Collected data
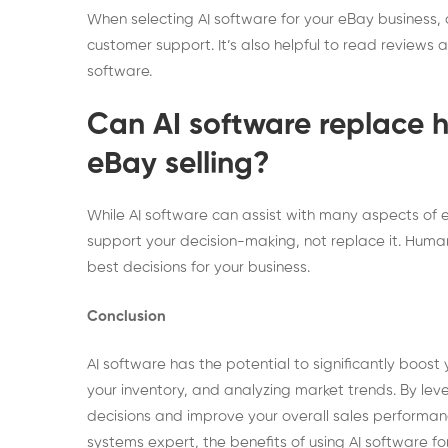
When selecting AI software for your eBay business, c
customer support. It’s also helpful to read reviews 
software.
Can AI software replace 
eBay selling?
While AI software can assist with many aspects of eB
support your decision-making, not replace it. Human 
best decisions for your business.
Conclusion
AI software has the potential to significantly boost
your inventory, and analyzing market trends. By le
decisions and improve your overall sales performa
systems expert, the benefits of using AI software fo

■ **Problem details**
Each line of the data in which the string "eBay" appears needs to be copied.

■ **Solution**
When selecting AI software for your eBay business, c
eBay selling?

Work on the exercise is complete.